• **SOURCE PASSAGE**
────────────────

Static	Dynamic	Example
data	event streams	`[mousedown, mouseup] > mousemove`
transforms	signals	`minX = min(width, event.x)`
scales	scale inversions	`minVal = xScale.invert(minX)`
guides	predicates	`p(t) = minVal =< t.value =< maxVal`
marks	production rules	`fill = p(t) -> colorScale(t.category) ; nil -> grey`

Event streams

As per the documentation: “Event streams are the primary means of modelling user input to enable dynamic, interactive visualisations. Event streams capture a sequence of input events such as mouse click, touch movement, timer ticks, or signal updates. When events that match a stream definition occur, they cause any corresponding signal event handlers to evaluate, potentially updating a signal value.”

Events are not described in their separate section in the vega specification, but within the signals that get triggered when an event happens. For example, the following code makes a signal mouseX available which is updated every time the mouse is moved. This signal is then used in the marks section to display that position.

...
"signals": [
  {
    "name": "mouseX",
    "on": [
      {"events":"mousemove", "update": "event.x"}
    ]
  }
],
...
"marks": [
  {
    "type": "text",
    "encode": {
      "enter": {
        "x": {"value": 10},
        "y": {"value": 10}
      },
      "update": {
        "text": {"signal": "mouseX"}
      }
    }
  }
]
...

────────────────

• **SOURCE DATA**

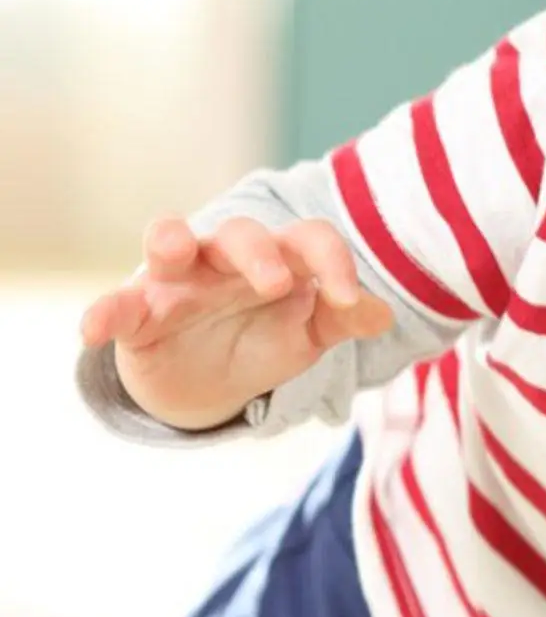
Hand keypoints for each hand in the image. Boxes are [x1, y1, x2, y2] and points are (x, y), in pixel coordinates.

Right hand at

────────────────

• **EXERCISE TASKS**
1. Could you repeat the part of the Vega event streams text that opens with the words containing "Events are not" and closes with "display that position.", replacing "vega" with "Vega"?
2. Which terms appear in the Dynamic column of the table in the Vega event streams text?
3. How would the Vega event streams text go on from where it stops? Write the next part.
None of the data is needed for what follows.

• **OUTPUTS FOR THE TASKS**
1.
Events are not described in their separate section in the Vega specification, but within the signals that get triggered when an event happens. For example, the following code makes a signal mouseX available which is updated every time the mouse is moved. This signal is then used in the marks section to display that position.

2. event streams, signals, scale inversions, predicates, production rules

3.
Note that now we have seen 3 different ways to define the value to use for setting parameters:

"value", e.g. "x": {"value": 10} for fixed values
"field", e.g. "x": {"field": "Acceleration"} for values that are dependent on the dataset
"signal", e.g. "x": {"signal": "mouseX"} for values that can change over time

Notice in this code that we put the "text" part within "update" and not within "enter". This is because what is defined in "enter" is only read once. Any parameters that do not change can be put there, though.

Event types that you can use include click, cblclick, dragenter, dragleave, mousedown, mouseup, mousemove, etc. For the full list, see https://vega.github.io/vega/docs/event-streams/.

These event types can be applied to different sources: the screen (e.g. a mousemove on the screen), any mark (e.g. rect:click), or a particular mark (e.g. @mymark:dragenter). Some more examples of event types applied to different sources (again from the documentation):

Event	What it does
`mousedown`	capture all mousedown events, regardless of source
`*:mousedown`	mousedown events on marks, but not the view itself
`rect:mousedown`	mousedown events on any rect marks
`@foo:mousedown`	mousedown events on marks named ‘foo’
`window:mousemove`	capture mousemove events from the browser window
`timer{1000}`	capture a timer tick every 1000 ms
`mousemove[event.buttons]`	mousemove events with any mouse button pressed
`click[event.shiftKey]`	click events with the shift key pressed

Combining event streams

Often you will want to filter event streams (e.g. to throttle them so that you only get a signal every 5 seconds or so), or combine them.

A single event stream is defined as described above.

Streams can be filtered so that not all events trigger a signal. In the picture below, the top stream is the original and the bottom stream is the one that gets through to the signal.

You can also filter events in a stream by whether or not they are between two other events.

You can merge different streams into one.

And finally you can also throttle event streams so that only a certain number of events get through in a given period of time.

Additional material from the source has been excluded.